Foreign coloring books for adults take Vietnam by storm
Sunday, 16:24, 16/08/2015
Seeking out the best colored pencils or watercolors, spending hours or even days painstakingly coloring a picture and taking photos of the finished work and either posting them on Facebook or entering them in some coloring contest.
That's what thousands of Vietnamese grown-ups are busy doing these days.
Unusual as it may seem, coloring is now no longer limited to kids and artists since several adult coloring books were published last month.
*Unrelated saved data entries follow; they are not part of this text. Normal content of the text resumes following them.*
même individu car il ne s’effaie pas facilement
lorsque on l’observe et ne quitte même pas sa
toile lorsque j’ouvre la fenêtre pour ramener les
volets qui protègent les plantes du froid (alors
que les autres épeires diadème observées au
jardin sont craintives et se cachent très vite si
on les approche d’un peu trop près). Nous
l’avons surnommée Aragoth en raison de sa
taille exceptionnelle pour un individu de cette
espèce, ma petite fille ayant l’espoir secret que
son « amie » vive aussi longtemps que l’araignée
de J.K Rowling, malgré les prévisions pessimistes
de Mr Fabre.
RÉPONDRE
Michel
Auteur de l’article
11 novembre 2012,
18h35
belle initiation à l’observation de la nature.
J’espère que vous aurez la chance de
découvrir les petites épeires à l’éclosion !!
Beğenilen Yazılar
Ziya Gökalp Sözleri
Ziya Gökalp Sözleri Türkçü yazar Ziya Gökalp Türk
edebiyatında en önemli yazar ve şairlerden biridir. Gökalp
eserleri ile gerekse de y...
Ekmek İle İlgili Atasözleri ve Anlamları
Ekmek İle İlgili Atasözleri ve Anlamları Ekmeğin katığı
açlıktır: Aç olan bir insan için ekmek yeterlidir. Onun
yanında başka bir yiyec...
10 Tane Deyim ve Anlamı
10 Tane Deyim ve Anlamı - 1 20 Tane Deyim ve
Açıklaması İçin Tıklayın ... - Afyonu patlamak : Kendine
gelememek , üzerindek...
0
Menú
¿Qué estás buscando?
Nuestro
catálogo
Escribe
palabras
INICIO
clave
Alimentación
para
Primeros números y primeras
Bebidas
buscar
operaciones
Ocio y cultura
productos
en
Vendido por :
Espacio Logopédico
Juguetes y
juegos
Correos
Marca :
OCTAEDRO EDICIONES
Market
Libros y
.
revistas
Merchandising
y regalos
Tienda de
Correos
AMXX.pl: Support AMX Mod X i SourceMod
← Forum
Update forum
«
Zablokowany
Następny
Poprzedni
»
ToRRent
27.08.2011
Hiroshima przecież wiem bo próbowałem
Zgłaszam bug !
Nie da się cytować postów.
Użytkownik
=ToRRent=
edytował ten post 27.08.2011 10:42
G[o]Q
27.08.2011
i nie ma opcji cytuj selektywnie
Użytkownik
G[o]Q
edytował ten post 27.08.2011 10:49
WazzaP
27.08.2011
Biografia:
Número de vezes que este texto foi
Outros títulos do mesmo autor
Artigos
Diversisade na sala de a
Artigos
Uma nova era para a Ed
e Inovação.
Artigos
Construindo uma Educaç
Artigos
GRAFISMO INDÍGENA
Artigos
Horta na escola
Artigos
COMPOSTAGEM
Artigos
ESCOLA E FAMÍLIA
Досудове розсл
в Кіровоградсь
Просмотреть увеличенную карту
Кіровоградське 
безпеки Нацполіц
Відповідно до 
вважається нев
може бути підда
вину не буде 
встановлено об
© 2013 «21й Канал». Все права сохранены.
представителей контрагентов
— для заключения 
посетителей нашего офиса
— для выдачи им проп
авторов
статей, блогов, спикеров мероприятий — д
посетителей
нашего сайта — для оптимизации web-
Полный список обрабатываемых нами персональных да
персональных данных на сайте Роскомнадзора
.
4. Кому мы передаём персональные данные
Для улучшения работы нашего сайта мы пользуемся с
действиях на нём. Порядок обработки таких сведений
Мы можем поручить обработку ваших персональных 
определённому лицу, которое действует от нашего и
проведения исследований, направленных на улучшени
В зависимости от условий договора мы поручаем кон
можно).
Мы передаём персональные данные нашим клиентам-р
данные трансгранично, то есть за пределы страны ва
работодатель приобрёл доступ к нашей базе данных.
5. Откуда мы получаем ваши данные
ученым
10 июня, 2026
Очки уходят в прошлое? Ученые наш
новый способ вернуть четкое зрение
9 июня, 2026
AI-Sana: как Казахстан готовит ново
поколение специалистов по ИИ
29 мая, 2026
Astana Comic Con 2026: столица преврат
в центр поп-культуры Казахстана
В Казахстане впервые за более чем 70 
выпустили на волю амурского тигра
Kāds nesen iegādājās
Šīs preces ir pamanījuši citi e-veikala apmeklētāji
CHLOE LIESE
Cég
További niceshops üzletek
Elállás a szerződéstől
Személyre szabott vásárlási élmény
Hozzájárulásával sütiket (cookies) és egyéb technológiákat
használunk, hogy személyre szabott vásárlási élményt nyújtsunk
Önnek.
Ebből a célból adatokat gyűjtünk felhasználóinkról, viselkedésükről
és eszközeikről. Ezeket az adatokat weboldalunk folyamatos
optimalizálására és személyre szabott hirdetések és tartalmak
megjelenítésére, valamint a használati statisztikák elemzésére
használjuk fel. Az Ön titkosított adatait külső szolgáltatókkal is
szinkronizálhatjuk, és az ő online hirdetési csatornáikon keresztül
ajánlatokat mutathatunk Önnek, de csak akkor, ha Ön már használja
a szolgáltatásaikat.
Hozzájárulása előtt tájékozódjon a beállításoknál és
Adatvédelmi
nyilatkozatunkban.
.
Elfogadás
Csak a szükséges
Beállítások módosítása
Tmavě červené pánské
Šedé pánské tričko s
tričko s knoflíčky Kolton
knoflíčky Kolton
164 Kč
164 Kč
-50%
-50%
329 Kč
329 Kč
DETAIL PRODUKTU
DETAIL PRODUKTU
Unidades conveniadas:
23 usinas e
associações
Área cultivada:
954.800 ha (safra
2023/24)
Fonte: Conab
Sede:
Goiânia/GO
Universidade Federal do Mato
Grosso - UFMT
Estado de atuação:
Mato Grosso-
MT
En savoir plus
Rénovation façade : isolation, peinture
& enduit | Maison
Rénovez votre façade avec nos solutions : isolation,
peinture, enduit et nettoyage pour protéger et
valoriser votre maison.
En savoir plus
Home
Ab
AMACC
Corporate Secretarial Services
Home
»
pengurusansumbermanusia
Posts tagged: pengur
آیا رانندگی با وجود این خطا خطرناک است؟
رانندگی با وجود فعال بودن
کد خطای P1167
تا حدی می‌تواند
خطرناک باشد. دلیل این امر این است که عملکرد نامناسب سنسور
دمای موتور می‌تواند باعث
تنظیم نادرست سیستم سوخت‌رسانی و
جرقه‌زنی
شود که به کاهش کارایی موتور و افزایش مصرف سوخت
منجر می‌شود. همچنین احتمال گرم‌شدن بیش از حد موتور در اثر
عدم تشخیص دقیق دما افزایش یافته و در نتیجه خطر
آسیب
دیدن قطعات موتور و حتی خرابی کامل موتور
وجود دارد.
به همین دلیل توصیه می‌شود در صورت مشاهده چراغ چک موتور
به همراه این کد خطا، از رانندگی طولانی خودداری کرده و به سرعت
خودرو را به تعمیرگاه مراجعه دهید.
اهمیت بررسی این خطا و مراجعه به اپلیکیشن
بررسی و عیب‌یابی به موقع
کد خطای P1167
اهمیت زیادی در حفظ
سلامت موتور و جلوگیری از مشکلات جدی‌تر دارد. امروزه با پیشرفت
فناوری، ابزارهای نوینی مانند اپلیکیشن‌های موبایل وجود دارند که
Over the past month four of them have been among the top 10 bestsellers, with two of them in first and second places this week, according to Tiki, one of Vietnam’s major online book retailers.
They are also dominating the rankings put out by Vinabook, another huge retailer.
Tran Phuong Thao, deputy CEO of the Hanoi-based Thai Ha Books, said the combined sales of "Secret Garden" and "Enchanted Forest", both by British illustrator Johanna Basford, have hit 40,000 copies.
The figures may be next to nothing compared to the books' world sales -- more than 1.7 million -- but in Vietnam, where any title that can sell 15,000 copies is deemed a major success, they are a huge hit.
A coloring contest organized by Thai Ha has attracted nearly 1,000 entries in three weeks.
A work submitted to Nha Nam's coloring contest. Photo credit: Mai Cam Tu |
A coloring contest organized by Thai Ha has attracted nearly 1,000 entries in three weeks.
A similar competition by Nha Nam, which published two other bestsellers -- "Animal Kingdom" by Briton Millie Marotta, and "Beautiful Day" by Korean Park Young Mi -- has also garnered huge attention.
More than 1,000 works have been posted on the event's Facebook page, on which 4,500 others said they would join.
While the age range of the books' readership is unclear, Thao said the oldest competitor in Thai Ha's coloring contest is 45 and the youngest, three.
Thao said coloring books help people forget other pressures.
In fact, since they first came out in 2012, adult coloring books have been praised by therapists around the world for being a flexible and cheap stress buster.
"Many friends tease me for coloring, saying I'm childish, but I do not feel so," Nguyen Thi Minh Nhut, a reader from Ho Chi Minh City, wrote in her review about "Animal Kingdom" on Tiki's website.
“I can spend 30 minutes a day doing it to get away from life's pressures.”